Background: In the amyloid hypothesis of Alzheimer's disease (AD), the dysregulation of amyloid-β protein (Aβ) production and clearance leads to amyloid deposits, tau tangles, neuronal loss, and cognitive dysfunction. Thus far, therapies targeting the enzymes responsible for Aβ production have been found ineffective or having significant side effects.
Objective: To test whether a γ-secretase modulator, BPN-15606, is an effective disease-modifying or preventative treatment in the PSAPP mouse model of AD.
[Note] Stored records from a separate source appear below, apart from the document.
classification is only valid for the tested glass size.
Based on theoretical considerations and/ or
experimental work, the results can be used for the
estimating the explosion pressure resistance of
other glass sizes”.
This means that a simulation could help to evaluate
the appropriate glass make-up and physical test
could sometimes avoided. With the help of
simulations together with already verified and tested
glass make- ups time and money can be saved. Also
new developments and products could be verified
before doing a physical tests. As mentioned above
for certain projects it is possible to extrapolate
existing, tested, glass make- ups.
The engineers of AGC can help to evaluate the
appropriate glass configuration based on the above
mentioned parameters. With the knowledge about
Methods: We treated pre-plaque (3-month-old) and post-plaque (6-month-old) PSAPP AD transgenic mice for 3 months and examined behavioral, biochemical, and pathological end points.
Results: BPN-15606 attenuated cognitive impairment and reduced amyloid plaque load, microgliosis, and astrogliosis associated with the AD phenotype of PSAPP mice when administered to pre-plaque (3-month-old) but was ineffective when administered to post-plaque (6-month-old) mice. No treatment-related toxicity was observed.
Conclusion: BPN-15606 appears efficacious when administered prior to significant pathology.
Keywords: Alzheimer’s disease; BPN-15606; PSAPP; amyloid-β; cognitive deficits; preventative therapy; γ-secretase modulator.